Given problem 1 >> In the Danny's Diner SQL analysis, which menu item was purchased most often, and how many times?
--- start Excerpt to read ---
SQL queries.sql

/*
Danny's Diner business data analysis
Skills used: Basic Aggregations, Windows Function, Sub-query, Common Table Expression (CTE), Joins, etc. was used to solve the business questions.
*/

-- Sales table
SELECT * FROM dannys_diner.sales;

-- Menu table
SELECT * FROM dannys_diner.menu;

-- Members table
SELECT * FROM dannys_diner.members;

-- Business Questions Solved:

-- 1. What is the total amount each customer spent at the restaurant?

SELECT sales.customer_id,
	   SUM(menu.price) as total_amount_spent
FROM dannys_diner.sales as sales
JOIN dannys_diner.menu as menu
ON sales.product_id = menu.product_id
GROUP BY 1
ORDER BY 1;

-- Solution
customer_id	total_amount
A			      76
B			      74
C			      36

-- Q2. How many days has each customer visited the restaurant?
SELECT sales.customer_id, COUNT(*)
FROM dannys_diner.sales as sales
GROUP BY 1
ORDER BY 1

-- Solution
customer_id		days
A			        6
B			        6
C			        3

-- Q3. What was the first item from the menu purchased by each customer?

-- CTE created
WITH item_no AS (
  SELECT sales.customer_id customer_id,
  		 sales.product_id product_id, 
  		 menu.product_name product_name,
  		 ROW_NUMBER() OVER (PARTITION BY sales.customer_id ORDER BY sales.order_date) item_num
  FROM dannys_diner.sales AS sales
  INNER JOIN dannys_diner.menu AS menu
  ON sales.product_id = menu.product_id
)

SELECT customer_id, product_id, product_name
FROM item_no
WHERE item_num = 1;

-- Solution
customer_id	product_name
A			      curry
B			      curry
C			      ramen


-- Q4. What is the most purchased item on the menu and how many times was it purchased by all customers?
SELECT sales.product_id, 
	   menu.product_name, 
       COUNT(*) AS item_count
FROM dannys_diner.sales AS sales
INNER JOIN dannys_diner.menu AS menu
ON sales.product_id = menu.product_id
GROUP BY 1, 2
ORDER BY 3 DESC
Limit 1

-- Solution
product_id	product_name		purchased_no
3			            ramen			8

-- Q5. Which item was the most popular for each customer?

-- CTE created
WITH items AS (
  SELECT sales.customer_id customer, 
  		 sales.product_id product_id, 
 		 menu.product_name product_name, 
 		 COUNT(*) purchase_count,
   		 RANK() OVER (PARTITION BY sales.customer_id ORDER BY COUNT(*) DESC) item_no
 FROM dannys_diner.sales AS sales
 INNER JOIN dannys_diner.menu AS menu
 ON sales.product_id = menu.product_id
 GROUP BY 1, 2, 3
)

-- Customer B as three items with the same no of purchased
SELECT customer, product_id, product_name
FROM items
WHERE item_no = 1

-- Solution
customer	product_id	product_name
A			          3			ramen
B			          3			ramen
B			          1			sushi
B			          2			curry
C			          3			ramen
  
-- Q6. Which item was purchased first by the customer after they became a member?
--- end Excerpt to read ---
--- start Extracted records ---
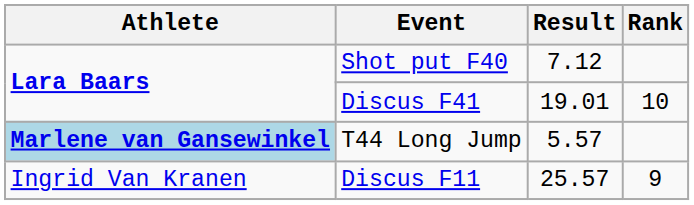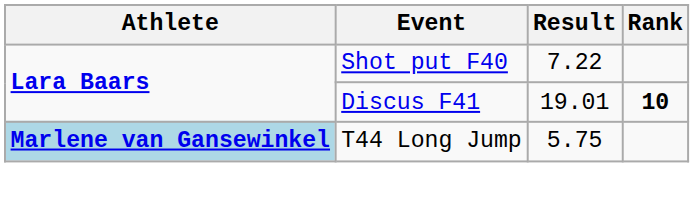Shot put F40 | Result: 7.12 -> 7.22
Discus F41 | Rank: normal -> bold
T44 Long Jump | Result: 5.57 -> 5.75
- row: Ingrid Van Kranen | Discus F11 | 25.57 | 9
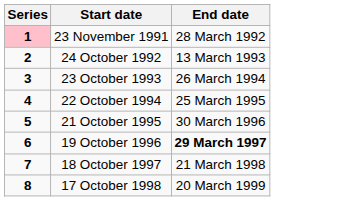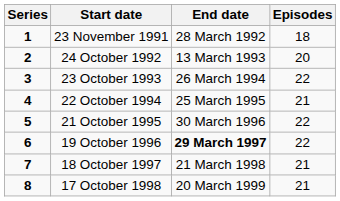+ column: Episodes | 18 | 20 | 22 | 21 | 22 | 22 | 21 | 21
23 November 1991 | Series: pink background -> no background
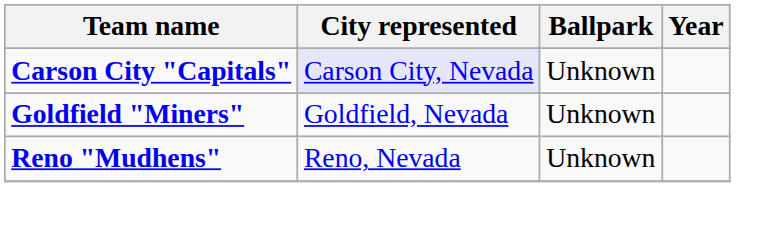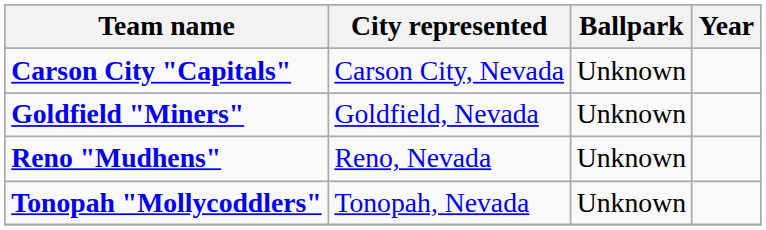Carson City "Capitals" | City represented: lavender background -> no background
+ row: Tonopah "Mollycoddlers" | Tonopah, Nevada | Unknown
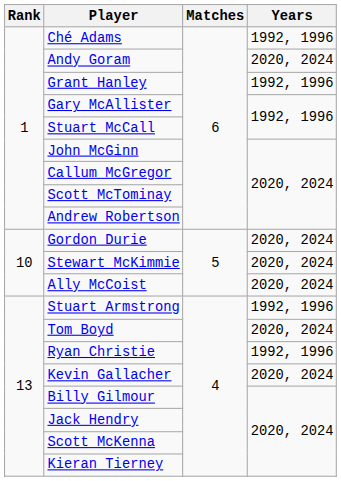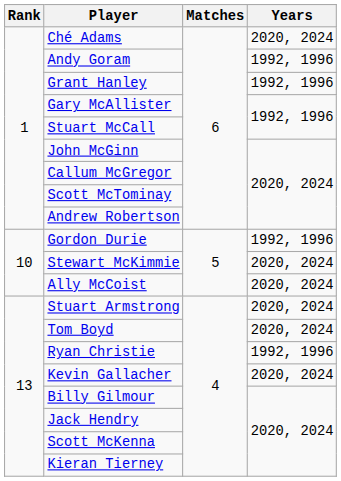Ché Adams | Years: 1992, 1996 -> 2020, 2024
Andy Goram | Years: 2020, 2024 -> 1992, 1996
Gordon Durie | Years: 2020, 2024 -> 1992, 1996
Stuart Armstrong | Years: 1992, 1996 -> 2020, 2024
--- end Extracted records ---
Given problem 2 >> Transcribe the rows verbatim, from the first row through the line containing "lavender background -> no background", both inclusive. Omit the pictures from your transcription.

Complete answer 1 >> Ramen, purchased 8 times.

Complete answer 2 >>
Shot put F40 | Result: 7.12 -> 7.22
Discus F41 | Rank: normal -> bold
T44 Long Jump | Result: 5.57 -> 5.75
- row: Ingrid Van Kranen | Discus F11 | 25.57 | 9
+ column: Episodes | 18 | 20 | 22 | 21 | 22 | 22 | 21 | 21
23 November 1991 | Series: pink background -> no background
Carson City "Capitals" | City represented: lavender background -> no background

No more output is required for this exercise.